The Portrait Left Behind

There’s something sad about an estate sale.

I can’t go to one of these things without feeling a little bit vulturous, jostling with the other vultures and swooping down to retrieve the scraps of a life from a folding table of knick knacks.

In fact, it might be impossible to go to an estate sale–or to a curiosity shop, for that matter–and not get emotional. You’re safe in a regular retail store full of new, mass-produced merchandise because there aren’t stories attached to those items—yet; they haven’t become meaningful.
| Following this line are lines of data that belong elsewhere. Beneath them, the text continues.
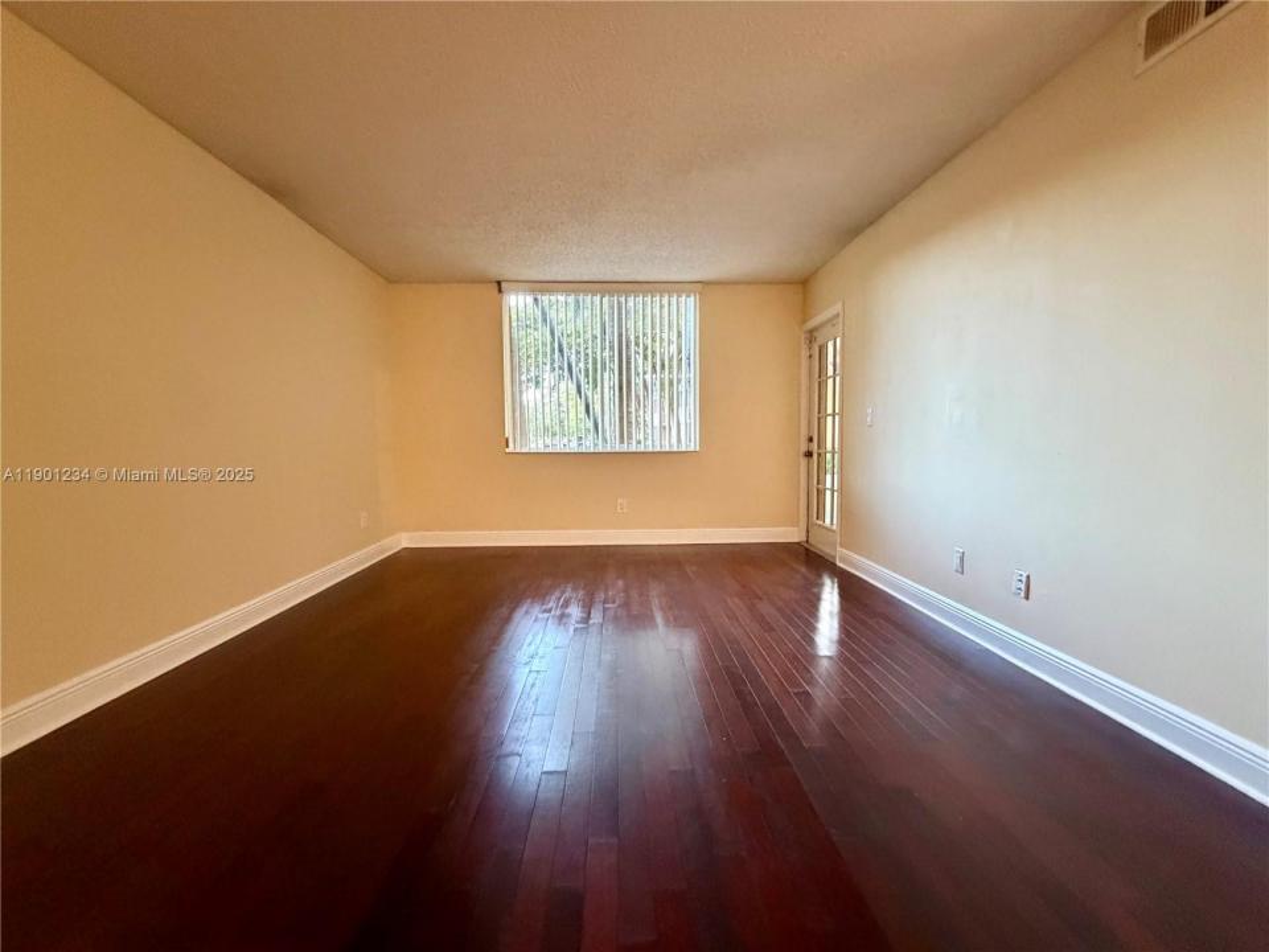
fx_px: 513
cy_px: 476
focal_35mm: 14
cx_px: 634
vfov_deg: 85.7
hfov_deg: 102.1
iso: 800
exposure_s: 1/60
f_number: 2.2
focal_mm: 2.22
But at an estate sale, unless you are heartless, you inevitably supplement your own memories and experiences and connotations to what’s already there in the context of another person’s intimate space, their home.

Of all the things I’m perennially on the lookout for, of all the things I actually need (the dresser!), it’s something I don’t need at all that I can’t stop thinking about: a hand-tinted photographic portrait of a pretty girl in a light blue dress. She wears a feather on one shoulder, sort of a sad expression, and is framed in oval gilt (I’m such a sucker for ovals) with tiny colorful floral decorations at top, bottom, and both sides. She was looking right at me this morning, imploringly. So pretty. So sad.

I looked back. What would I do with her? Who is she, anyway? How did she wind up here? Did she even belong to the estate being sold (did she turn into someone’s nasty old mother-in-law–is that it?) She’s very pretty and all, but my own great-grandmother’s lovely and earnest wedding portrait is still sitting unframed in a closet. Hadn’t I really better tend to her before I bring home a complete stranger? Don’t I already have a strange little girl from the ’30s or ‘40s–someone else’s mother–in an unusual rectangular frame sitting in The Totally ‘80s Guest Room waiting to be replaced my own mother’s much cuter 1940s portraits?

My neglected great-grandmother.

My neglected great-grandmother.

She keeps looking at me, and I keep wondering: about the feather at the shoulder, the bobbed hair, the hand(?)-colored details, the ripped paper on the back of the frame… All the clues that will date this portrait and all the ponderings that can never be answered. Who is she? Why doesn’t anyone want her?

In his essay “Mind in Matter,” material culture scholar Jules Prown says, “Inherent and attached value…is another major element in what survives. …Objects with iconic or associational value are preserved, but when they lose that association ([for example,] photographs of unknown ancestors), they become disposable.” Curiosity shops abound in evidence of this loss. There’s certainly no shortage of adorable or earnest or poignant old, hand-tinted photographs out there. Young sailors, new brides, children posed in their Sunday best. Once you start adopting strange ancestors, when can you ever stop?

How did I wind up on a folding table in the living room among odd pieces of glassware and ceramic knick knacks made in China? The young girl in the portrait seemed to want to know. Her eyes were really boring into my soul now. Why can’t anyone see my inherent value? How did I become disposable?

I plead–internally, of course–my frameless great-grandmother and the midcentury orphan–someone else’s mother–I’ve already got at home.

Someone else's mother.

Someone else’s mother.

To no avail. The associational value of the estate sale has worked its magic. I’m already shuffling my schedule so I can go back tomorrow morning to see if she’s still there. For half price.